Deputy Young said: “The first interim report marked a milestone in understanding the extent of PFAS pollution across the Island. It identified areas of particular concern and recognised the presence of PFOS and PFOA in the wider environment both here and around the world.

“Before the world became aware of the risk they posed, PFAS compounds were used in everything from pizza boxes to fire-fighting foam. They are present in water in tiny traces across the Island and will continue to be around for a very long time. They present risks, and will be an increasing challenge, and we are working to mitigate these risks wherever possible in order to protect our environment and safeguard important water resources.

“It is also important that we seek to better understand the historic pollution in St Ouen’s Bay by the Airport, and I have submitted a Government Plan funding request to enable hydrogeological studies of the St Ouen’s Bay plume and Pont Marquet catchment to be undertaken.

“The work of the Officer Technical Group will continue, and update reports of this important issue will continue to be published.”
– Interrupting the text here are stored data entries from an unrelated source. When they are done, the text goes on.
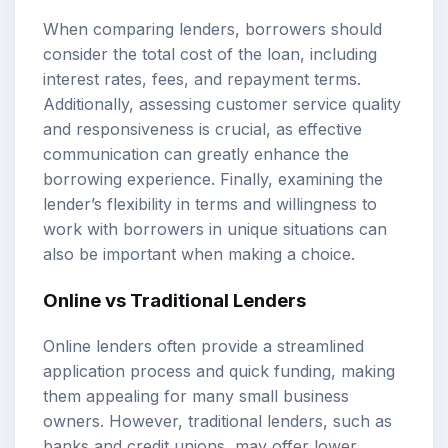
When comparing lenders, borrowers should
consider the total cost of the loan, including
interest rates, fees, and repayment terms.
Additionally, assessing customer service quality
and responsiveness is crucial, as effective
communication can greatly enhance the
borrowing experience. Finally, examining the
lender’s flexibility in terms and willingness to
work with borrowers in unique situations can
also be important when making a choice.
Online vs Traditional Lenders
Online lenders often provide a streamlined
application process and quick funding, making
them appealing for many small business
owners. However, traditional lenders, such as
banks and credit unions, may offer lower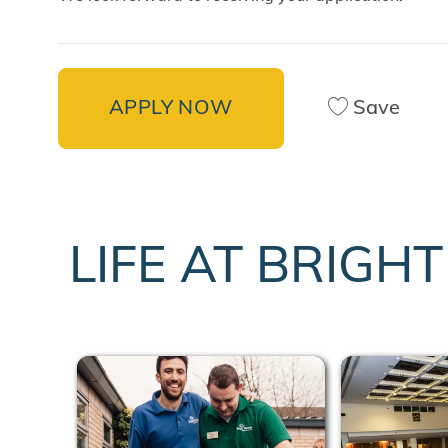
APPLY NOW
Save
LIFE AT BRIGH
The key points from the second interim report are:

  • A system to enable anyone with a private water supply to have it tested has been developed, but very few households have made use of this.
  • A targeted risk-based monitoring strategy is being developed. The data will inform long-term changes both around the Airport (where higher traces of PFOS have been found in water sources) and across the Island.
  • Two sampled boreholes south of the Airport exceed the current drinking water limit, however the area is served by mains public water supply.
  • More PFAS compounds are now able to be detected by UK laboratories, and key boreholes and streams in Jersey have been analysed.  Jersey Water do the equivalent monitoring suite at key points in their raw water network and at the treatment works prior to public supply.
  • Jersey Water:
  • continue to sample public water and this remains compliant with all current regulatory limits
  • are extending mains water to the St Peter’s Village area north of the Airport, giving the option for those households who wish to connect to the public supply.
Ports of Jersey:
  • have confirmed that they have moved to a fluorine free fire-fighting foam some time ago and no longer have stocks of any chemical containing PFAS compounds
  • are undertaking a desktop study and sampling programme within the Airport to identify and remediate PFAS hot spots
Preliminary discussions are underway with the leading experts in PFAS to identify and remediate PFAS chemicals Government Plan funding request have been submitted to enable hydrogeological studies of the St Ouen’s Bay plume and Pont Marquet catchment to be undertaken.